YOUR GOAL: Beginning at the line that contains "<!-- street labels -->", reproduce every line to the end of the material without changing any of them.
·····
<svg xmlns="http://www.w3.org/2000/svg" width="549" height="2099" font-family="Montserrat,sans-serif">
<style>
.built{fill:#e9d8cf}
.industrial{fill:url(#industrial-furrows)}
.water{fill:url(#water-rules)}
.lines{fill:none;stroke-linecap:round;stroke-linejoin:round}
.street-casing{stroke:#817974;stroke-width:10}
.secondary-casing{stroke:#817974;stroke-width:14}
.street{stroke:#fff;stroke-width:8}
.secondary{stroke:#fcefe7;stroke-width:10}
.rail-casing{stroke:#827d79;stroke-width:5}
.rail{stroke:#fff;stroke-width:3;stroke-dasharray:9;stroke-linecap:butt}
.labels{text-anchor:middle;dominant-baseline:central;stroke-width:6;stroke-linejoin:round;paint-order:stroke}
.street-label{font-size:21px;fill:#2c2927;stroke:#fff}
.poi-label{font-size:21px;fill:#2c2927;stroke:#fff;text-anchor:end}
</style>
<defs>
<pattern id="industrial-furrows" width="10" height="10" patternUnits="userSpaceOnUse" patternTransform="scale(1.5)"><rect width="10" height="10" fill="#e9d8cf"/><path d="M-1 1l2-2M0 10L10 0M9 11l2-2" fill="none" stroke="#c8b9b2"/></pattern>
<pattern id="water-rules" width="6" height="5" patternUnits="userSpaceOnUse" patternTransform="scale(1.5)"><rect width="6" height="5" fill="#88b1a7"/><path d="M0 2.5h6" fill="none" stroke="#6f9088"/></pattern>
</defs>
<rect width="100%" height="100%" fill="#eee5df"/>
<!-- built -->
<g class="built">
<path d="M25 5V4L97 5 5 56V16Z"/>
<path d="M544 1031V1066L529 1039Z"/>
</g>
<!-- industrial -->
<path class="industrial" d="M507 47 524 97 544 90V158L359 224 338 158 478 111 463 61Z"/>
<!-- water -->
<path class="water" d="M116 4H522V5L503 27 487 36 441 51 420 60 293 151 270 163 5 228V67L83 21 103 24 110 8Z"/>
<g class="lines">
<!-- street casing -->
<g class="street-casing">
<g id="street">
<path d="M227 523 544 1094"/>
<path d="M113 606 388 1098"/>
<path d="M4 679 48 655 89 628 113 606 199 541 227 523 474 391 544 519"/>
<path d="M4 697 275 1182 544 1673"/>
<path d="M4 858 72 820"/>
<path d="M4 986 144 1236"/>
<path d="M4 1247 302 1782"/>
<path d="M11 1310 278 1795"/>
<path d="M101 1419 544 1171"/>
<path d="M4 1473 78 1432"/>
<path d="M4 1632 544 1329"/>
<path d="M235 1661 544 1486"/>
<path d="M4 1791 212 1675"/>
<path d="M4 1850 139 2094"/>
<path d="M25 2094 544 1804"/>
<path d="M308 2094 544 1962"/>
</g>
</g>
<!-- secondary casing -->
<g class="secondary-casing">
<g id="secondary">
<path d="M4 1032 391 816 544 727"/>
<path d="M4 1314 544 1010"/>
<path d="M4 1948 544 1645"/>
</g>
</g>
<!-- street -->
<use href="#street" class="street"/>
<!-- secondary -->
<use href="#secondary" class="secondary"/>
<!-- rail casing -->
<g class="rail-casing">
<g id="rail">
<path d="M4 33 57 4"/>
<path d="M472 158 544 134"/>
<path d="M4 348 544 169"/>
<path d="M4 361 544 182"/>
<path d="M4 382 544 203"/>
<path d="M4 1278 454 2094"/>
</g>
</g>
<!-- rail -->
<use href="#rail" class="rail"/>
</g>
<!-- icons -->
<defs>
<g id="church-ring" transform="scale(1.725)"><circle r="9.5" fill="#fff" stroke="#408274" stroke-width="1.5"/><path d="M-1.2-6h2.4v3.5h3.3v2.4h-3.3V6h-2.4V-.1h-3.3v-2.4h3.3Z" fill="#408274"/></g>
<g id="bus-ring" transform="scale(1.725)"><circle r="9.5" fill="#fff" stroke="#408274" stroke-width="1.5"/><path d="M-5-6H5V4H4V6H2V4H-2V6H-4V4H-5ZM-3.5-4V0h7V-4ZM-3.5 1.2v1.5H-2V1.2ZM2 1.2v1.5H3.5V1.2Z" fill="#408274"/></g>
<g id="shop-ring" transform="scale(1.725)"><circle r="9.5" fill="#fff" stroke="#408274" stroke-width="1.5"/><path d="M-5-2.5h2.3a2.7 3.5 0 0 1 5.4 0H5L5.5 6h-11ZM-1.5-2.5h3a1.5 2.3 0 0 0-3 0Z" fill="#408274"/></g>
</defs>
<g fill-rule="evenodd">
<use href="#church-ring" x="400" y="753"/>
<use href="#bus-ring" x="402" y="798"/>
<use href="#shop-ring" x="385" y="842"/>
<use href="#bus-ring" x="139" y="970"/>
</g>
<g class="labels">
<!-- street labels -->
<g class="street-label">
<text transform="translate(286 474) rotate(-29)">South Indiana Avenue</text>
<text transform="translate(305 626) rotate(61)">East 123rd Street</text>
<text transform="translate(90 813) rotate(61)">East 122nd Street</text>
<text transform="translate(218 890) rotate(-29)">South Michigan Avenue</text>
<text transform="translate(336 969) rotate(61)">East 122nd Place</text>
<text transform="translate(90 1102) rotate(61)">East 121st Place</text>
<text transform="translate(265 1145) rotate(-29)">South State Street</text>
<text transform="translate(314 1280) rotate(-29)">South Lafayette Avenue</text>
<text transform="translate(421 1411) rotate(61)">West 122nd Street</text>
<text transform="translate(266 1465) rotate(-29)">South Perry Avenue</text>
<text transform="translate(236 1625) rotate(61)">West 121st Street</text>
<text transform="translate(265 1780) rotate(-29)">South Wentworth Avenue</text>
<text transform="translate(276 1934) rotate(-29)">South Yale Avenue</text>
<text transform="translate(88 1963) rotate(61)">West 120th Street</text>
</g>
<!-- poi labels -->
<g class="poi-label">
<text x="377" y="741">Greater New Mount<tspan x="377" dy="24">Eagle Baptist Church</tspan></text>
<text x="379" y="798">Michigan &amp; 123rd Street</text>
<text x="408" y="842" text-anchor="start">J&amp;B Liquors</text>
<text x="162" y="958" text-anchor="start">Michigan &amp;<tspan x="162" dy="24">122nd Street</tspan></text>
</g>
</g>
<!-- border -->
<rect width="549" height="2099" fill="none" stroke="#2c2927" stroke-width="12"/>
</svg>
·····
RESPONSE TO THE TASK:
<!-- street labels -->
<g class="street-label">
<text transform="translate(286 474) rotate(-29)">South Indiana Avenue</text>
<text transform="translate(305 626) rotate(61)">East 123rd Street</text>
<text transform="translate(90 813) rotate(61)">East 122nd Street</text>
<text transform="translate(218 890) rotate(-29)">South Michigan Avenue</text>
<text transform="translate(336 969) rotate(61)">East 122nd Place</text>
<text transform="translate(90 1102) rotate(61)">East 121st Place</text>
<text transform="translate(265 1145) rotate(-29)">South State Street</text>
<text transform="translate(314 1280) rotate(-29)">South Lafayette Avenue</text>
<text transform="translate(421 1411) rotate(61)">West 122nd Street</text>
<text transform="translate(266 1465) rotate(-29)">South Perry Avenue</text>
<text transform="translate(236 1625) rotate(61)">West 121st Street</text>
<text transform="translate(265 1780) rotate(-29)">South Wentworth Avenue</text>
<text transform="translate(276 1934) rotate(-29)">South Yale Avenue</text>
<text transform="translate(88 1963) rotate(61)">West 120th Street</text>
</g>
<!-- poi labels -->
<g class="poi-label">
<text x="377" y="741">Greater New Mount<tspan x="377" dy="24">Eagle Baptist Church</tspan></text>
<text x="379" y="798">Michigan &amp; 123rd Street</text>
<text x="408" y="842" text-anchor="start">J&amp;B Liquors</text>
<text x="162" y="958" text-anchor="start">Michigan &amp;<tspan x="162" dy="24">122nd Street</tspan></text>
</g>
</g>
<!-- border -->
<rect width="549" height="2099" fill="none" stroke="#2c2927" stroke-width="12"/>
</svg>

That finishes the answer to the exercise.